Wolfgang Kandek

Claude and using a local LLM on a spare server

Sometimes when I run out of tokens in claude on my Mac laptop I switch to an LLM that I run on a Mac Studio (M4 Max 36 GB) that I have running other software on.
The LLM I run on the server is Qwen3.5

Speed of this local solution is about 1/3 of using claude with Sonnet 4.6.

Here is how I got this to work, it is pretty easy, but took me a while to find the right tools - i.e. vllm_mlx has a native Claude compatible server, differently from mlx_lm or mlx_vlm.

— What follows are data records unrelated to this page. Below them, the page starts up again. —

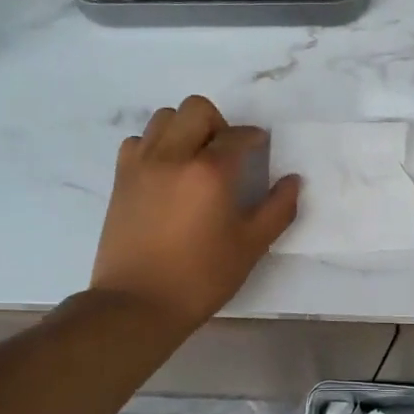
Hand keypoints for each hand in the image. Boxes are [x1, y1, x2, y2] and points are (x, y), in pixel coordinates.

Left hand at [91, 95, 299, 331]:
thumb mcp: (250, 246)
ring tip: (195, 158)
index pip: (237, 136)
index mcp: (210, 171)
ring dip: (185, 128)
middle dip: (219, 123)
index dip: (254, 138)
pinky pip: (137, 141)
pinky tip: (165, 172)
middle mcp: (173, 156)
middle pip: (197, 110)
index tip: (261, 148)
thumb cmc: (201, 277)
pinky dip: (154, 145)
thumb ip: (278, 209)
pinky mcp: (120, 178)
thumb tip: (293, 181)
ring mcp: (142, 164)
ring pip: (164, 118)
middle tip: (227, 153)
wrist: (138, 303)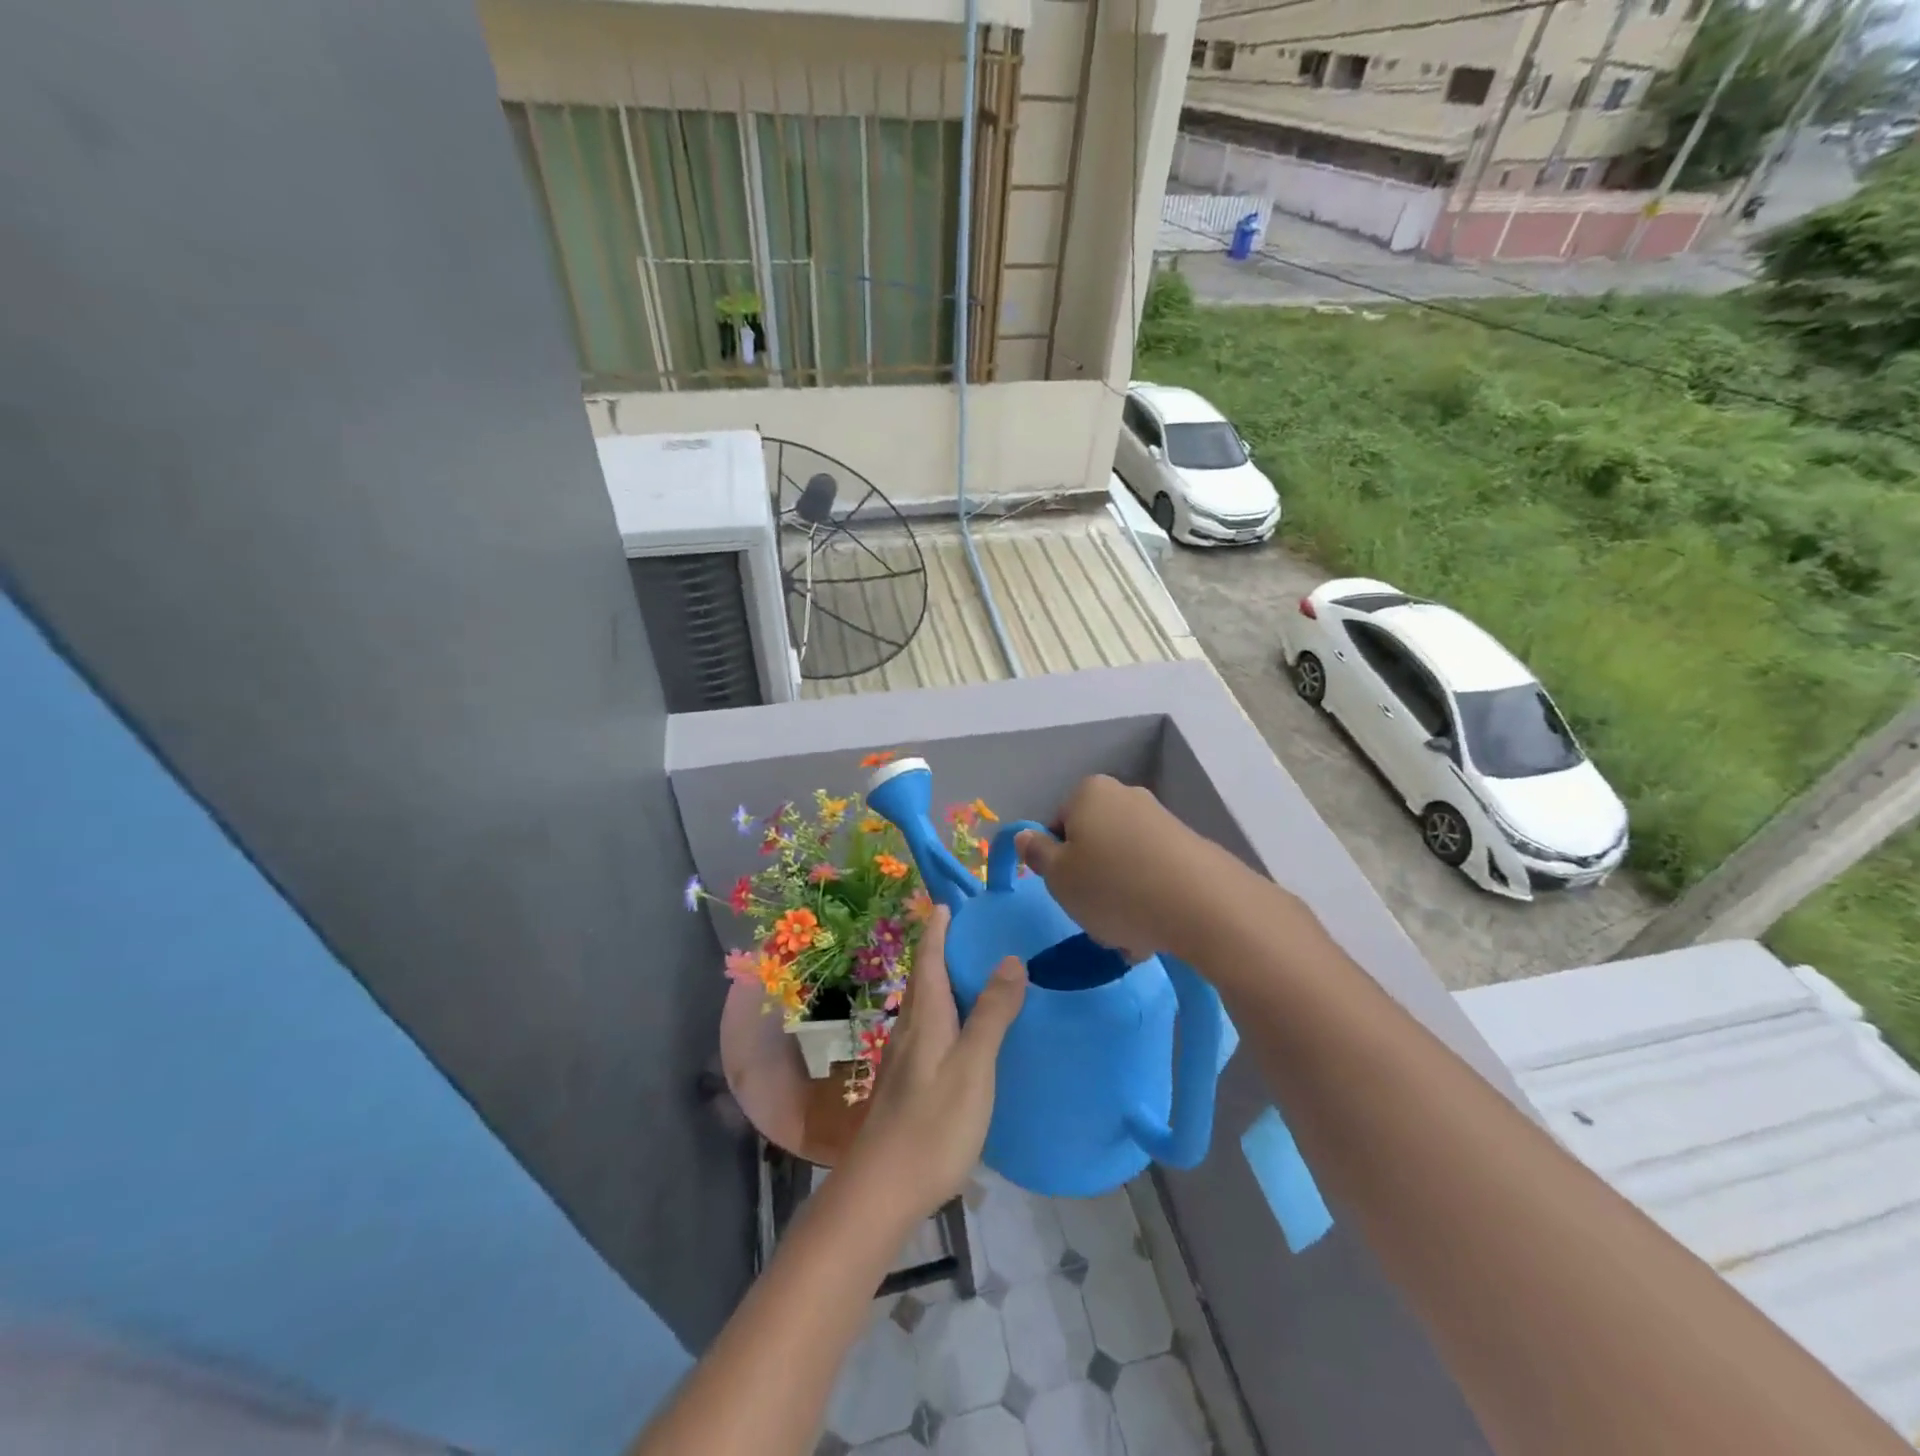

On the server - the Mac Studio:

upgrade python
brew install python@3.14
create a working diretcory
mkdir mlx; cd mlx
create a virtual python env using the new python
/opt/brew/bin/python3 -m venv .
source bin/activate
install vllm_mlx - install dependencies takes a little while
pip3 install vllm_mlx
run the server - first time will download the model takes a while
vllm-mlx serve mlx-community/Qwen3.5-35B-A3B-4Bit --port 8080 --host 0.0.0.0

On the client - my laptop and 192.168.1.10 is the address of the server.

ANTHROPIC_MODEL=mlx-community/Qwen3.5-35B-A3B-4Bit
ANTHROPIC_DEFAULT_HAIKU_MODEL=mlx-community/Qwen3.5-35B-A3B-4Bit
ANTHROPIC_DEFAULT_OPUS_MODEL=mlx-community/Qwen3.5-35B-A3B-4Bit
ANTHROPIC_DEFAULT_SONNET_MODEL=mlx-community/Qwen3.5-35B-A3B-4Bit
ANTHROPIC_API_KEY=not-needed  
ANTHROPIC_BASE_URL=http://192.168.1.10:8080
claude

explaining a 20KB python program took about 1m, on normal claude about 20 seconds. The explanation were different but both reasonable.

Update: when running qwen 3.5 under ollama (qwen3.5:35b-a3b) on a local PC with a 5090 i get near instantaneous performance using the Pi Coding Agent on my workstation.